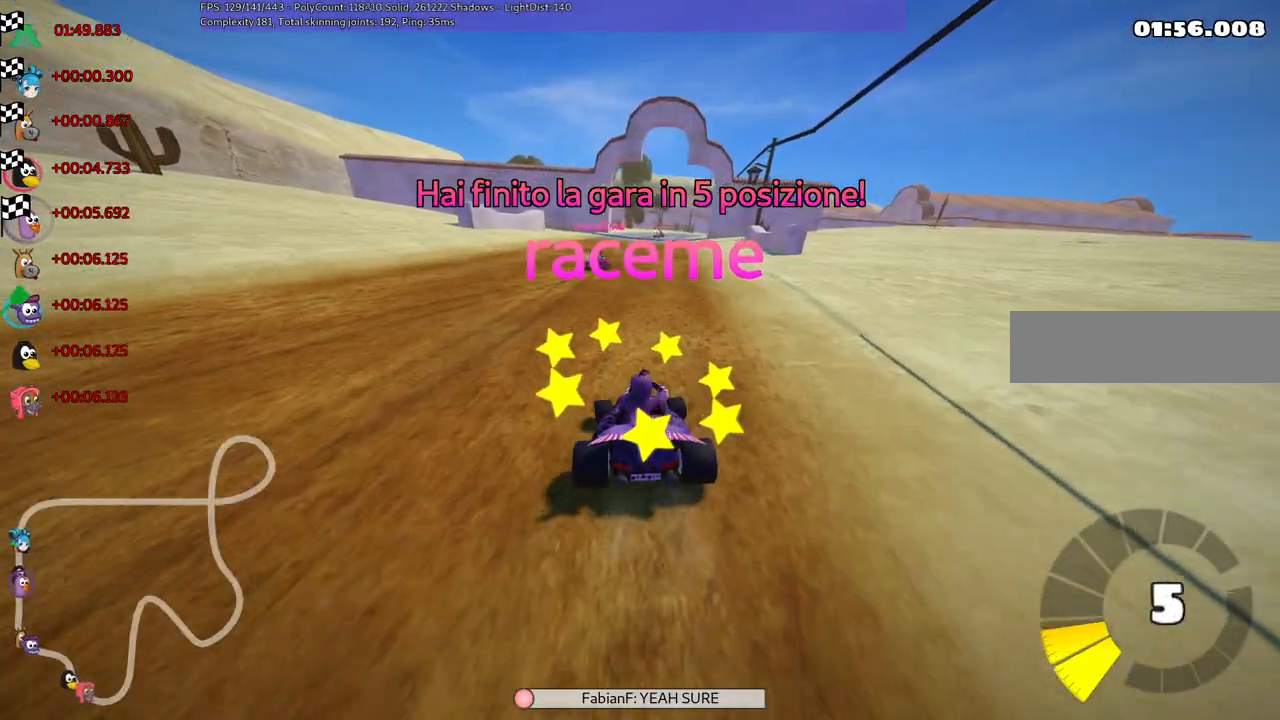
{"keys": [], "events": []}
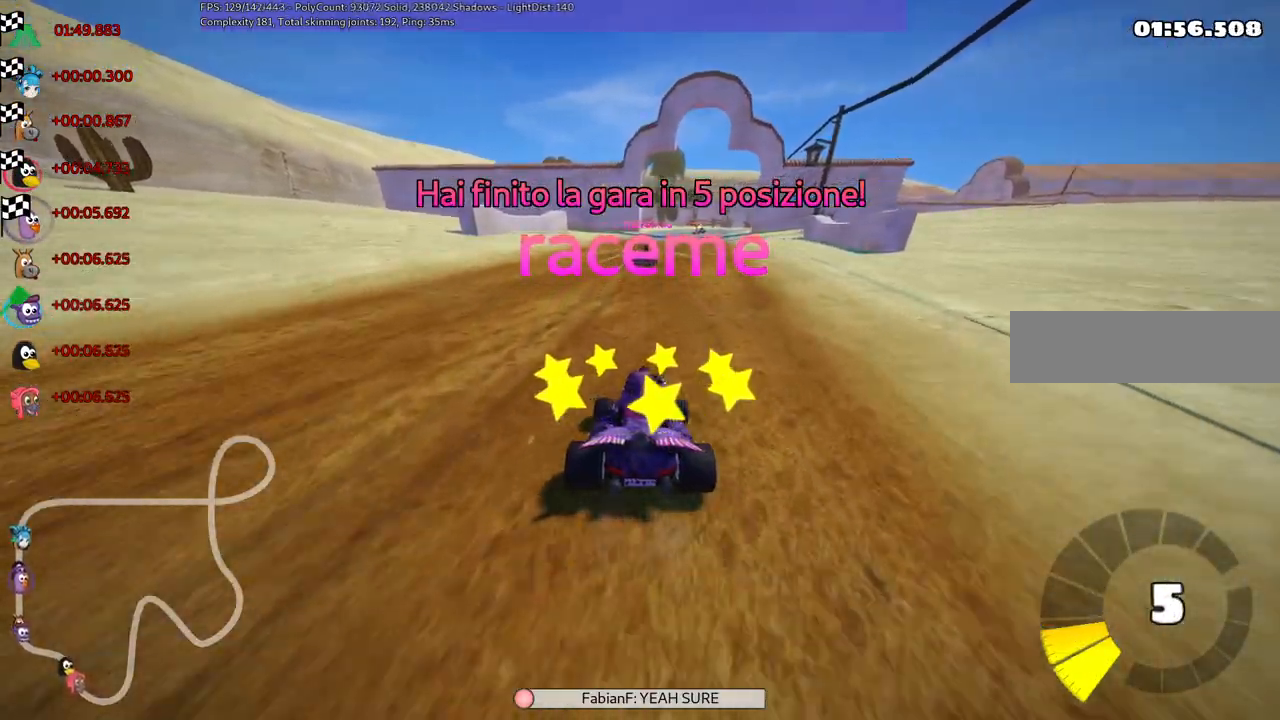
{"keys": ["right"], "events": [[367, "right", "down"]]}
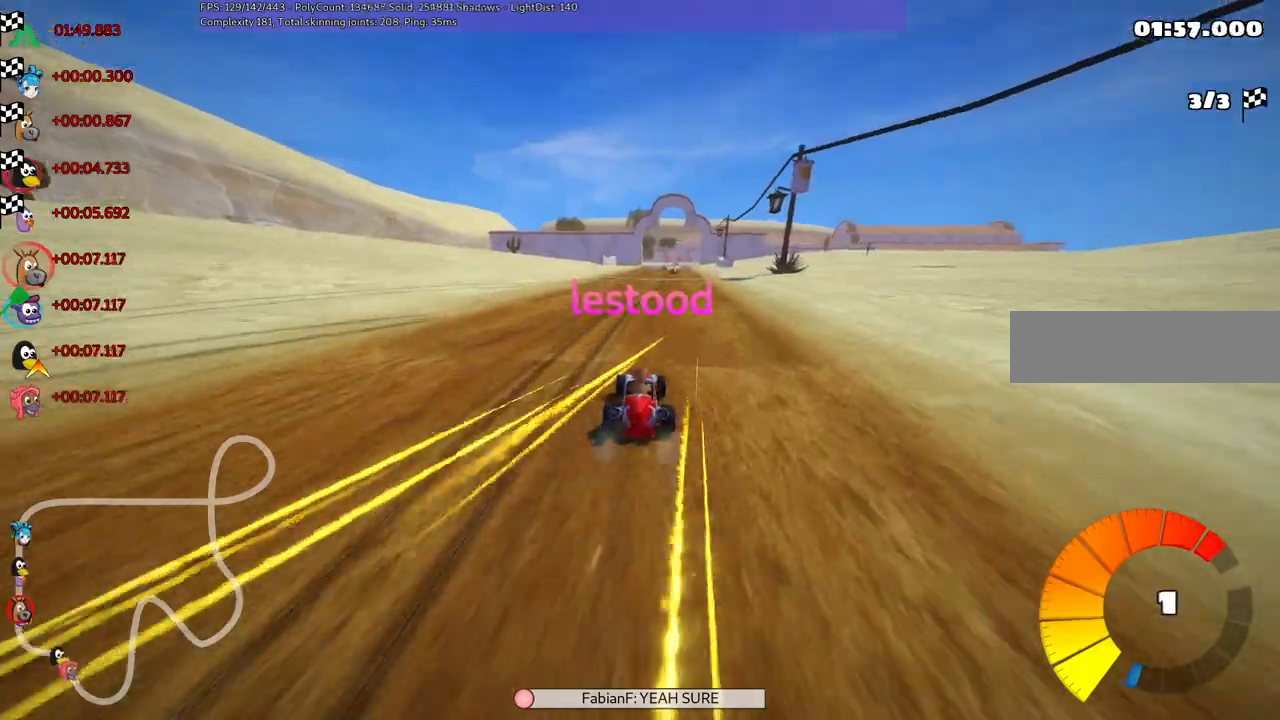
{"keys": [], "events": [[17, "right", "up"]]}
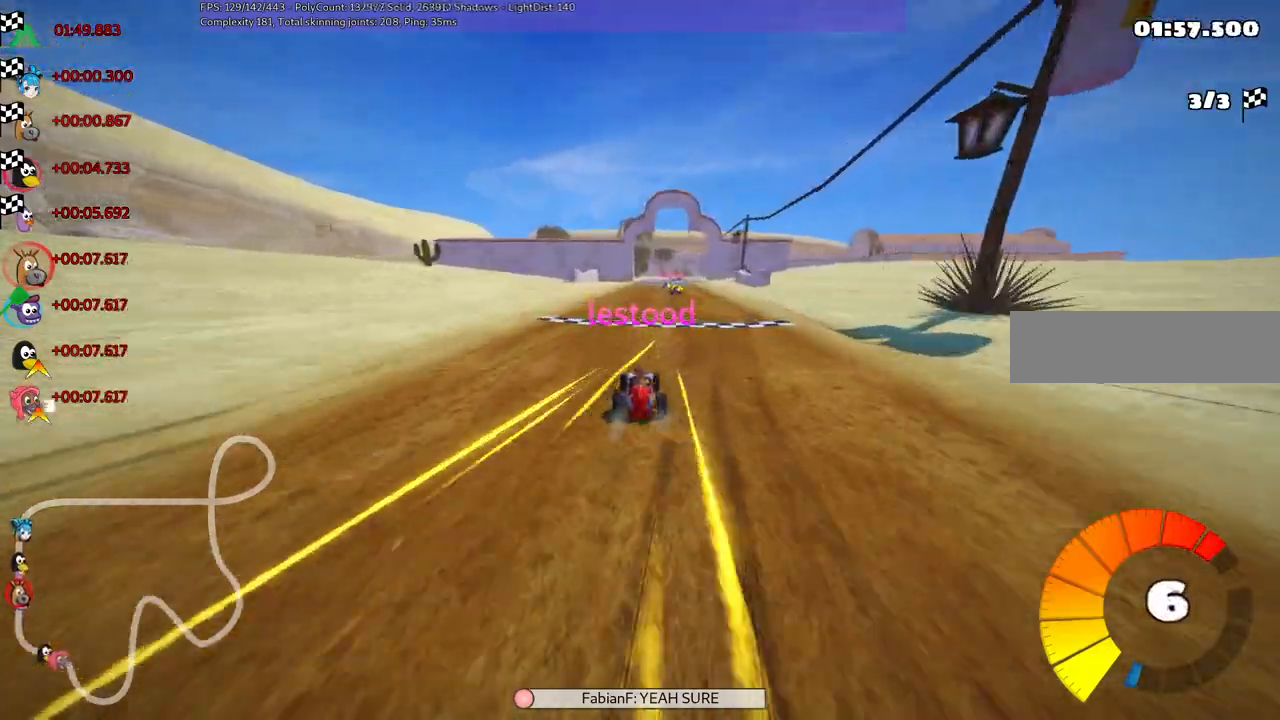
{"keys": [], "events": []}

====

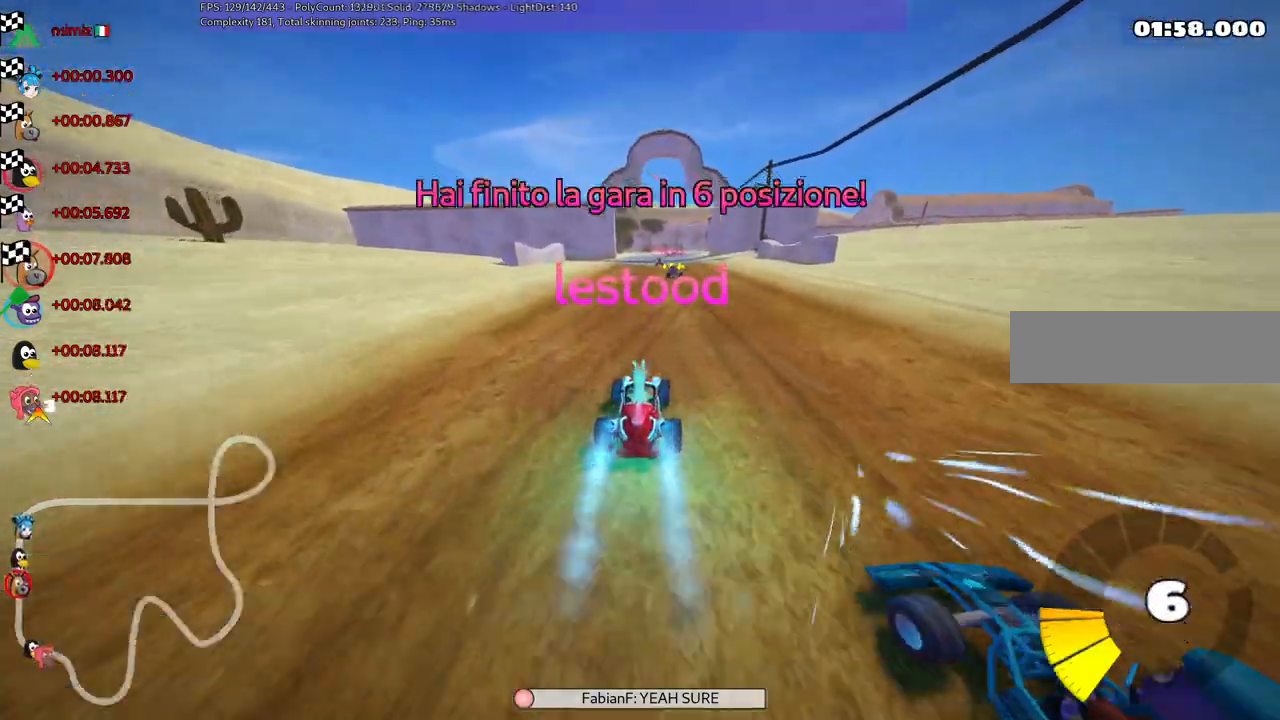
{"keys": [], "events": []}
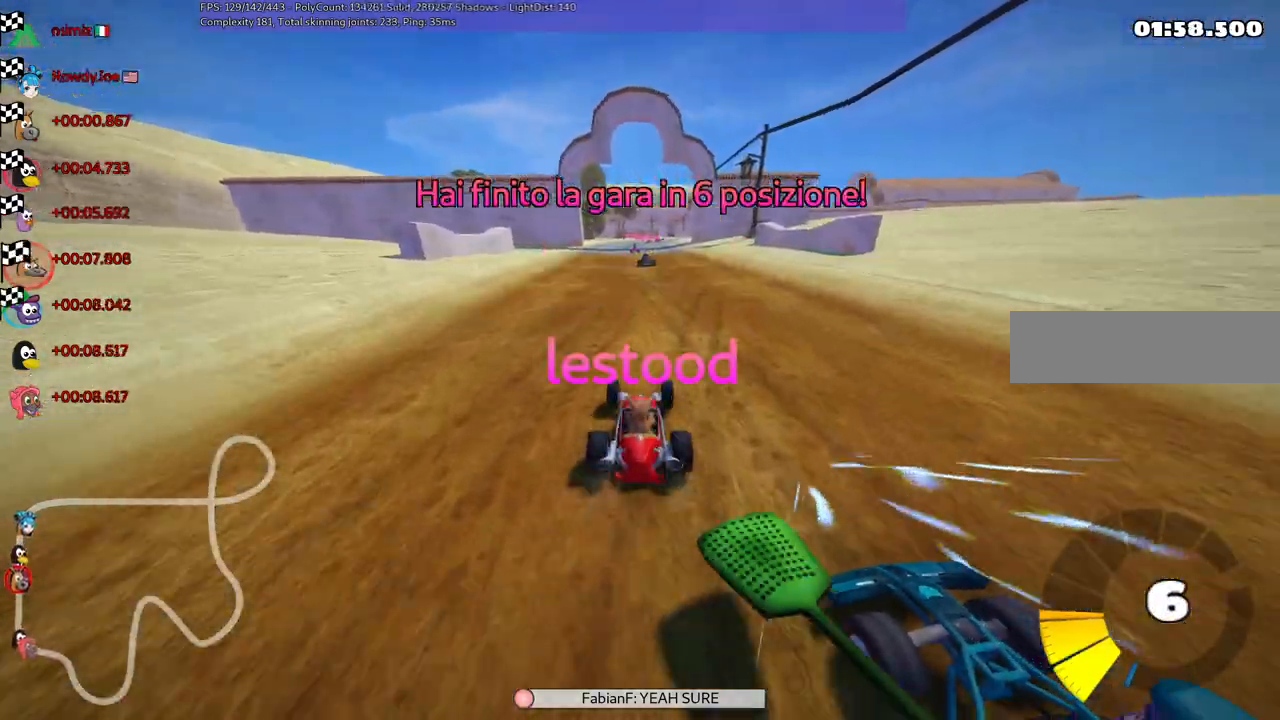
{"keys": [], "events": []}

====

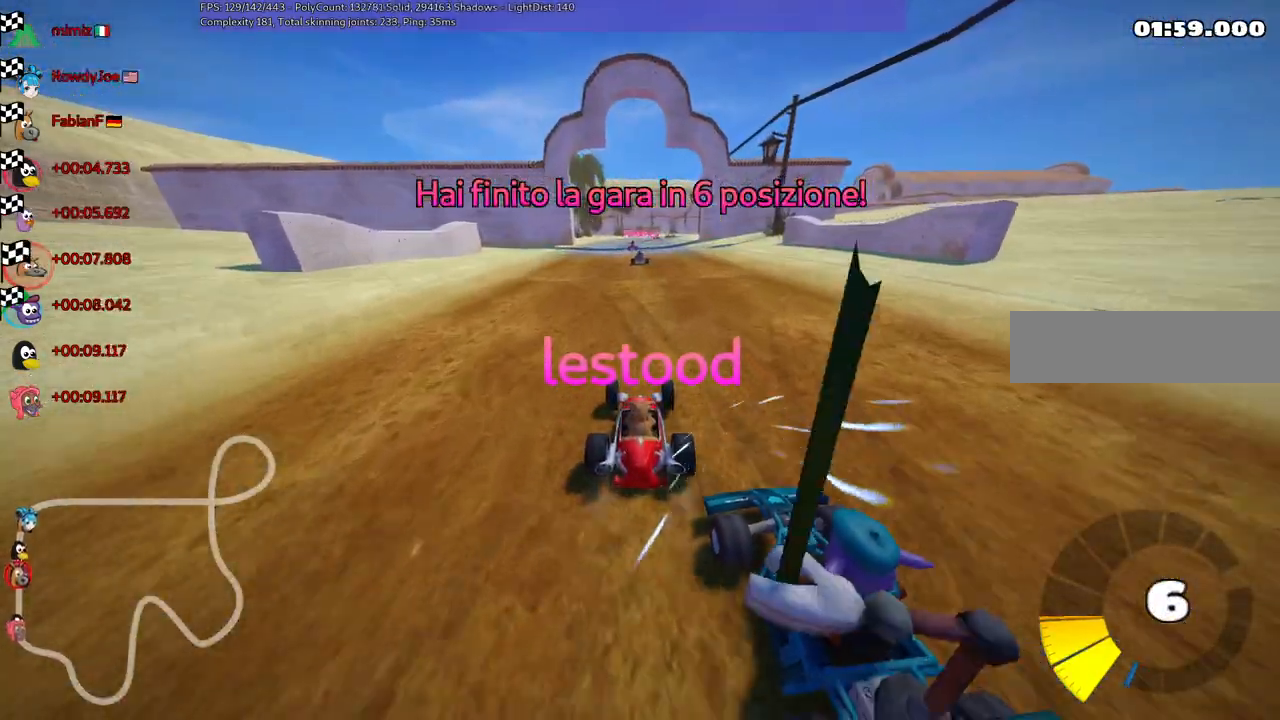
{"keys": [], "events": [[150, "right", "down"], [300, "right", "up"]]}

====

**EXERCISE OBJECTIVE:** Search the preceding listing for "right", then copy every line that holds it.

**WRITTEN ANSWER:**
{"keys": ["right"], "events": [[367, "right", "down"]]}
{"keys": [], "events": [[17, "right", "up"]]}
{"keys": [], "events": [[150, "right", "down"], [300, "right", "up"]]}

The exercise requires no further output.